Besides if triethylamine is enough basic to promote the formylation, so should the phenolate anion (they are both bases of similar strentgh): p-MeO-C6H4-O- + H+->p-MeO-C6H4-OH
That is if the triethylamine functions only as a base.


  • Guest
HCHO/Mg(II) formylation + methylation patent
« Reply #16 on: March 06, 2004, 04:20:00 PM »
This patent is related to the Mg2+ mediated formylations with formaldehyde already discussed in this thread.

Patent US6670510

: Process for preparing 2,5-dimethoxy benzaldehyde

The present invention recites a process for the of 2,5-dimethoxy-benzaldehyde by reacting a 2-hydroxy-5 methoxy-benzaldehyde with a suitable metal hydroxide in the presence of a suitable solvent to make a metal salt of 2-hydroxy-5-methoxy benzaldehyde comprising. The invention further provides a method for alkylating said metal salts with dimethylsulfate in the presence of a suitable solvent so as to provide a 2,5-dimethoxy benzaldehyde.

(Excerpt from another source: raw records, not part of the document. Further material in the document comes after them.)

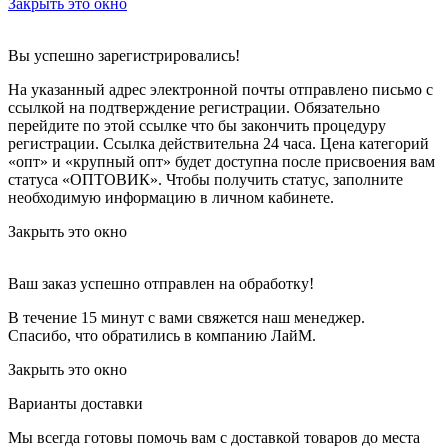
Закрыть это окно
Вы успешно зарегистрировались!
На указанный адрес электронной почты отправлено письмо с
ссылкой на подтверждение регистрации. Обязательно
перейдите по этой ссылке что бы закончить процедуру
регистрации. Ссылка действительна 24 часа.
Цена категорий
«опт» и «крупный опт» будет доступна после присвоения вам
статуса «ОПТОВИК». Чтобы получить статус, заполните
необходимую информацию в личном кабинете.
Закрыть это окно
Ваш заказ успешно отправлен на обработку!
В течение 15 минут с вами свяжется наш менеджер.
Спасибо, что обратились в компанию ЛайМ.
Закрыть это окно
Варианты доставки
Мы всегда готовы помочь вам с доставкой товаров до места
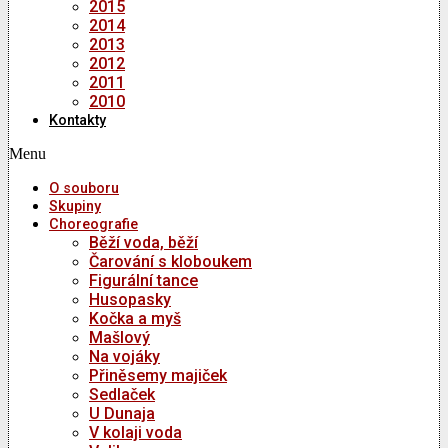
2015
2014
2013
2012
2011
2010
Kontakty
Menu
O souboru
Skupiny
Choreografie
Běží voda, běží
Čarování s kloboukem
Figurální tance
Husopasky
Kočka a myš
Mašlový
Na vojáky
Přiněsemy majiček
Sedlaček
U Dunaja
V kolaji voda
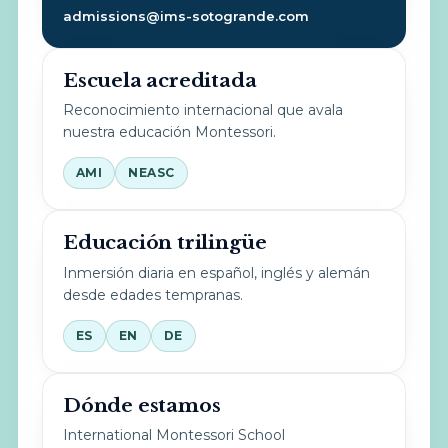
admissions@ims-sotogrande.com
Escuela acreditada
Reconocimiento internacional que avala
nuestra educación Montessori.
AMI
NEASC
Educación trilingüe
Inmersión diaria en español, inglés y alemán
desde edades tempranas.
ES
EN
DE
Dónde estamos
International Montessori School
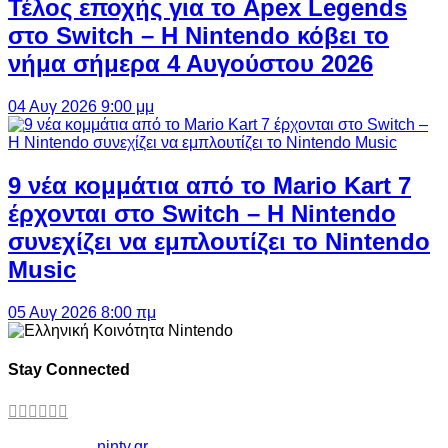
Τέλος εποχής για το Apex Legends
στο Switch – Η Nintendo κόβει το
νήμα σήμερα 4 Αυγούστου 2026
04 Αυγ 2026 9:00 μμ
9 νέα κομμάτια από το Mario Kart 7
έρχονται στο Switch – Η Nintendo
συνεχίζει να εμπλουτίζει το Nintendo
Music
05 Αυγ 2026 8:00 πμ
Stay Connected
Copyright ©
ninty.gr
2006-2026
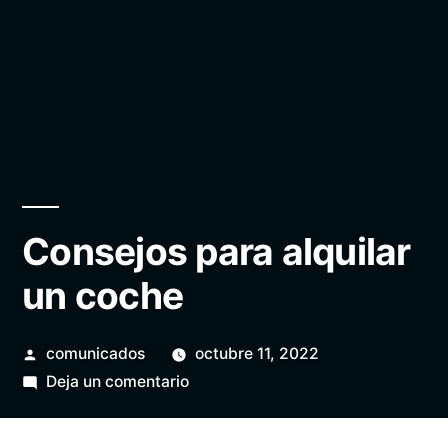
Consejos para alquilar
un coche
Publicado
comunicados
octubre 11, 2022
por
en
Deja un comentario
Consejos
para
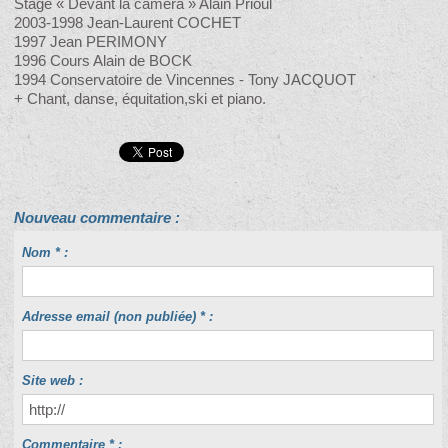
Stage « Devant la caméra » Alain Prioul
2003-1998 Jean-Laurent COCHET
1997 Jean PERIMONY
1996 Cours Alain de BOCK
1994 Conservatoire de Vincennes - Tony JACQUOT
+ Chant, danse, équitation,ski et piano.
Nouveau commentaire :
Nom * :
Adresse email (non publiée) * :
Site web :
Commentaire * :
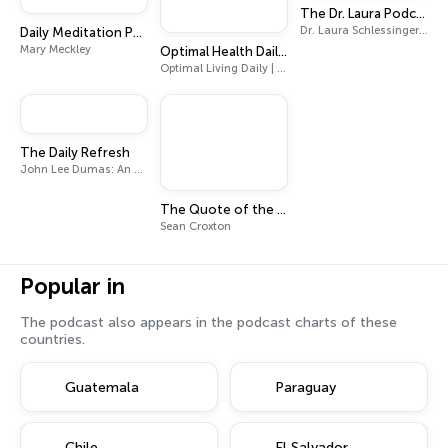
The Dr. Laura Podcast
Dr. Laura Schlessinger & SiriusXM
Daily Meditation Podcast
Mary Meckley
Optimal Health Daily - Fitness and Nutrition
Optimal Living Daily | Dr. Neal Malik
The Daily Refresh
John Lee Dumas: An Entrepreneur On Fire
The Quote of the Day Show | Daily Motivational Talks
Sean Croxton
Popular in
The podcast also appears in the podcast charts of these
countries.
Guatemala
Paraguay
Chile
El Salvador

Example 1: Preparation of Crude 2-Hydroxy-5-Methoxybenzaldehyde
Post 0033 (not existing) A mixture of 600 g of acetonitrile, 186.2 g of 4-methoxyphenol (1.5 moles) and 214 g (2.25 moles) of anhydrous magnesium chloride was warmed to 45°C. and 227.4 g (2.25 moles) of triethylamine was added dropwise at that temperature. Paraformaldehyde (150 g, 4.75 moles) was then added and the reaction was heated to reflux. Methanol was removed over 3 hours by distillation, using a 10-inch column packed with Penn-State packing. The weight of the methanol removed (vapor temperature 60-65°C.) was 130 g. The solution was cooled to 60[deg.] C. and added to 900 mL of water. The solution was acidified with 240 mL of conc. HCl and extracted with 150 g of ethyl acetate. The ethyl acetate solution was washed once with 300 mL of tap water, clarified through diatomaceous earth, and stripped on a rotary evaporator at 10 mm pressure and 85°C. bath temperature. The weight of the product was 206.5 g, the liquid chromatograph area percent was 86%, and liquid chromatograph weight percent was 82%. The overall assay yield was 74%.

Comparative Example 1(a): Use of Crude 2-Hydroxy-5-Methoxybenzaldehyde
The above crude oil (6.1 g, 81% assay, 0.33 moles), 25 mL of acetone, 6.8 g of potassium carbonate, and 5 g of dimethylsulfate was refluxed for 3 hours and drowned into 200 mL of water. The dark oil solidified overnight, and the product was collected by filtration and dried to yield 5.6 g of black solid. The weight percent assay was 83%, resulting in an assay yield of 77%. The liquid chromatograph area percentage was only 62%.